Négativement toutes les interprétations se valent en tant qu'elles sont toutes inaptes à saisir la nature du réel : ce sont des points de vue, des projections, des représentations, des images, des symbolisations qui expriment le sujet interprétant et non pas les processus en tant que tels. Dans cette affaire il n'est guère question de vérité, à se demander si la notion même de vérité est valide. La métaphysique de Platon est-elle plus vraie que la fabulation d'un Sioux Oglala? Qui en jugera s'il n'existe aucun critère de vérité, si pour en juger il faudrait pouvoir considérer de haut et en détail la nature des choses et la comparer avec les représentations humaines, en un mot, si pour juger du vrai, il faut déjà connaître le réel en tant que réel, si donc pour vérifier la vérité d'une thèse il faut au préalable connaître la vérité. Cercle vicieux, régression à l'infini. Le vrai ne peut être connu.
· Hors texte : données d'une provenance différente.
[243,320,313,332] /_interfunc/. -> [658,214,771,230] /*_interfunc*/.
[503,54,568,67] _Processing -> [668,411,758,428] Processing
Il ne peut pas même être tenu pour une idée régulatrice, comme le pensait Kant, il n'est pas davantage un horizon lointain : si nous ne disposons d'aucun critère de vérité il est impossible de sortir de l'incertitude où nous plonge notre constitution somatopsychique.

D'un autre point de vue les interprétations ne se valent pas : le point de vue rationaliste est meilleur que le fétichisme ou l'animisme, en raison de l'efficacité qu'il apporte dans les affaires humaines, science de la nature, technologie scientifique, médecine, production, exploitation des ressources etc. Mais l'efficacité n'est pas vérité. L'efficacité est au service d'un projet de domestication de la nature, d'une volonté de puissance pour le moins ambiguë. Il est patent que ce critère, à lui seul, n'est pas tenable : il ne fournit que des moyens, d'ailleurs colossaux, mais laisse ouverte la question des fins. Quel type de civilisation voulons-nous pour le futur? La question des valeurs, négligée jusqu'ici, devrait passer au premier plan. A la repousser encore nous courons les plus gros risques, fort connus au demeurant, mais obstinément forclos.

Les civilisations sont mortelles, pourquoi? D'abord pour des raisons internes : chaque organisme, individuel ou collectif, est voué, à terme, à la décomposition. Ensuite pour une raison plus secrète, plus difficile à cerner ; la civilisation repose sur un socle de représentations  conscientes et inconscientes, un système adaptatif qui vaut pour un certain mode fini de réalité. Si la réalité change du tout au tout la civilisation est menacèe, sauf à inventer très rapidement de nouveaux outils de connaissance et d'action. Les Amérindiens, dignes survivants de l'âge néolithique, face à des envahisseurs sans scrupule, surarmés et disposant d'une technologie avancée, n'avaient aucune chance. Mais rien ne garantit que notre monde soit plus vivable, à terme, que ceux qui ont précédé.

Les formations mentales et culturelles se suivent et disparaissent dans l'immensité du temps cosmique sans affecter la nature de l'univers. Aussi notre temps à nous n'est-il pas celui du temps cosmique. Il n' y a aucune proportion de nous au Tout, à jamais insondable et mystérieux. Et notre science même, si grandiose dans son principe, si ambitieuse dans ses fins, si discutable dans ses effets ne change rien de fondamental à notre condition. C'est l'opinion de savoir qui est ridicule, non pas la référence à la vérité, si du moins on en modifie radicalement le statut : vérité non d'un savoir, discutable dans son principe, mais de l'obstacle, du skandalon. Le "scandale" c'est que nulle pensée ne peut embrasser le réel, c'est ce hiatus infranchissable entre la représentation ( re-présentation, c'est le mot, retour à l'envoyeur, rétrojection de la projection) et ce dont elle s'imagine rendre compte. Vérité scandaleuse, celle que nul ne désire entendre, et qui s'obstine à faire retour dans les impasses de nos sophistications.

Le scandale, qui fait trébucher, qui mortifie notre suffisance, est en un autre sens l'occasion - ce qui tombe (cadere) à point - Kaïros de l'inexprimable Eveil.